Atatürk tıpkı Timur gibi düşmanı özellikle ta Anadolu'nun en içlerine (Kurt'un inine) kadar çekmiş, lojistik bütün bağını kesmiş, sonra da 2. bir taarruz emri ile savaş tarihinde emsali az görülür bir zafer kazanmıştır.
11 gün gibi bir sürede 180 Bin kişilik koca Türk ordusu 450 KM kadar yol kat etmiştir. Ki bu yolun her bir metresinde tarihin en kanlı savaşlarından biri verilmiştir!
Bugün dahi modern bir ordunun 11 gün gibi bir sürede 450 KM gibi bir yol alması çok çok zordur. Bu yapıldığında 19YY başları, motorlu taşıt yok denecek kadar azdı, at üstünde ve yürüyerek, koca topları kanılarla çekerek bu mesafeyi savaşarak almış ve Düşmanı Akdeniz'e dökmüşlerdir.

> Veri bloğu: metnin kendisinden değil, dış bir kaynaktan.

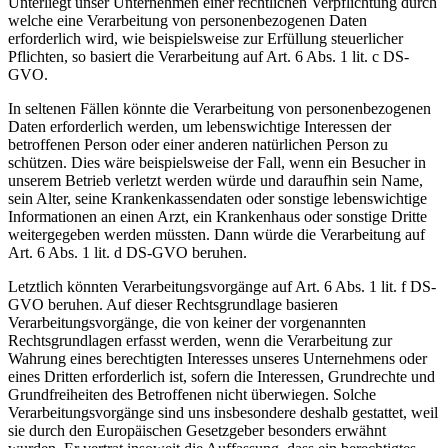
Unterliegt unser Unternehmen einer rechtlichen Verpflichtung durch
welche eine Verarbeitung von personenbezogenen Daten
erforderlich wird, wie beispielsweise zur Erfüllung steuerlicher
Pflichten, so basiert die Verarbeitung auf Art. 6 Abs. 1 lit. c DS-
GVO.
In seltenen Fällen könnte die Verarbeitung von personenbezogenen
Daten erforderlich werden, um lebenswichtige Interessen der
betroffenen Person oder einer anderen natürlichen Person zu
schützen. Dies wäre beispielsweise der Fall, wenn ein Besucher in
unserem Betrieb verletzt werden würde und daraufhin sein Name,
sein Alter, seine Krankenkassendaten oder sonstige lebenswichtige
Informationen an einen Arzt, ein Krankenhaus oder sonstige Dritte
weitergegeben werden müssten. Dann würde die Verarbeitung auf
Art. 6 Abs. 1 lit. d DS-GVO beruhen.
Letztlich könnten Verarbeitungsvorgänge auf Art. 6 Abs. 1 lit. f DS-
GVO beruhen. Auf dieser Rechtsgrundlage basieren
Verarbeitungsvorgänge, die von keiner der vorgenannten
Rechtsgrundlagen erfasst werden, wenn die Verarbeitung zur
Wahrung eines berechtigten Interesses unseres Unternehmens oder
eines Dritten erforderlich ist, sofern die Interessen, Grundrechte und
Grundfreiheiten des Betroffenen nicht überwiegen. Solche
Verarbeitungsvorgänge sind uns insbesondere deshalb gestattet, weil
sie durch den Europäischen Gesetzgeber besonders erwähnt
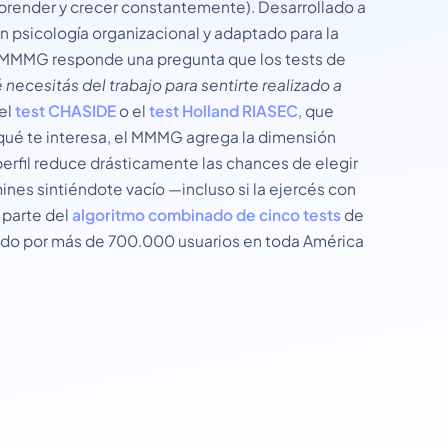
prender y crecer constantemente). Desarrollado a
en psicología organizacional y adaptado para la
l MMMG responde una pregunta que los tests de
 necesitás del trabajo para sentirte realizado a
el
test CHASIDE
o el
test Holland RIASEC
, que
 qué te interesa, el MMMG agrega la dimensión
erfil reduce drásticamente las chances de elegir
mines sintiéndote vacío —incluso si la ejercés con
 parte del
algoritmo combinado de cinco tests
de
zado por más de 700.000 usuarios en toda América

Atatürk batılı bütün savaş strateji eğitimlerinin bildiği gibi Hanibal, Timur gibi askeri dehalar ve benzerlerine dair bütün harp sanatı tarihinde çok bilgiliydi. Üstüne çok iyi bir matematikçi, geometri uzmanı olması ve cesareti ile zaten ihtiyacı olandan çok fazlasına sahipti.
Savaş hamlelerine bakılınca Timur, Hanibal vb. taktikler ve özellikle inanılmaz derecede Matematik/geometri kullandığı açık görülür.
Herkese ingiliz yazar Jaremy James'in "The Byerley Turk" (Türkçe ismi= Türk Atı) adlı romanını kesinlikle okumasını tavsiye ederim.
Kitap aslında ingiliz yarış atı diye bildiğimiz bütün thoroughbred yarış atlarının atası bir Türk savaş atından bahsetmektedir!
Kitapta ata verilen ismi ile Atların Kralı, Ateşin Oğlu = Azaraks'ın hikayesi! Hikaye 16 YY II. Viyana kuşatması döneminde (Spoliler: devamında ingiltere ve irlanda da bir sürü savaş) geçtiği için o dönemi de tamamen objektif olarak sanki olayların içindeymişcesine anlatıyor! Viyana kuşatması enden kaybedilmiş okurken düşününce net görülüyor!!!
Tarihi muhteşem anlattığı gibi çok duygusal bir kahramanlık öyküsü! Bir atın kahramanlık öyküsü olur mu? Türk Savaş Atı ise olur!!! Albay Byerley'nin Azaraks'ı 5 kişinin zor zapt ettiği, önüne geleni yıkıp en son Kralı yere yıktığında Azaraks için;"Bu at Kralların Atı Değil, Atların Kralı" denmesinin bir çok sebebi var!